From the start, precision playing was the band’s goal. When Dirty Streets began demoing, the trio used a basic setup familiar to any bedroom/garage woodshedder: two microphones and a cassette recorder. No tracks, no real separation, just mics on the bass/drums and guitar and vocals live in the room. Without the option to isolate, tweak, or sweeten after the fact, the band became accustomed to running through a take 40 or 50 times as they worked to get it right, all the way through. By the time they began gigging live, that level of discipline had honed Dirty Streets into an instinctual, responsive outfit. Bootleg recordings of their shows in and around Memphis helped to generate buzz, and established Dirty Streets’ rep as a band whose timing was as sharp as their sound was ragged.

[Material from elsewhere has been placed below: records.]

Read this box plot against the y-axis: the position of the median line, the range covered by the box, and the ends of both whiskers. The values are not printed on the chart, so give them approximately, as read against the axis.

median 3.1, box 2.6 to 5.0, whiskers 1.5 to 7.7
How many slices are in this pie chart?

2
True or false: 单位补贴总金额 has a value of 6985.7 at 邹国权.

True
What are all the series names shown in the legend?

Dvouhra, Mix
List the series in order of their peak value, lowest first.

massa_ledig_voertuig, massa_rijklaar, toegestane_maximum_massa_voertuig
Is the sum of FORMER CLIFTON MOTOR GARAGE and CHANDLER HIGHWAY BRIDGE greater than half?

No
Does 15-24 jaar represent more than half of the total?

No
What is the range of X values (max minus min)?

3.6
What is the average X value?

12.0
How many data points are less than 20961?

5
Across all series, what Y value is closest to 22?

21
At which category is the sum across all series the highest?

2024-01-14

Albums followed – Portrait of a Man (2009), Movements (2011), Blades of Grass (2013), White Horse (2015), Distractions (2018), and the live Rough and Tumble (2020), drawn from an in-house performance for the DittyTV streaming music service – all steeped in the raw rock-soul groove that serves as the band’s taproot, the musical core from which all of its explorations still proceed. And within that core, too, is the element that gives their music, the music they love and play, its unique character.
“No matter how hard you try to play something the same way every time, it’s impossible,” says Justin Toland. “So, with the style of music we play, honesty in the delivery is important. Soul, blues, those kinds of music are about the feeling more than anything else. There’s a place for a more dramatic sort of performance, where someone’s acting a part – that speaks to people, too. Like a musical version of theater. But I’m always looking for something to make me feel differently, something that’s honest and direct in what it’s trying to communicate.”
Toland reflects, “Soul and blues music is about testifying. To me, that’s great songwriting. When it’s good, it’s good because it’s true, because it’s authentic.”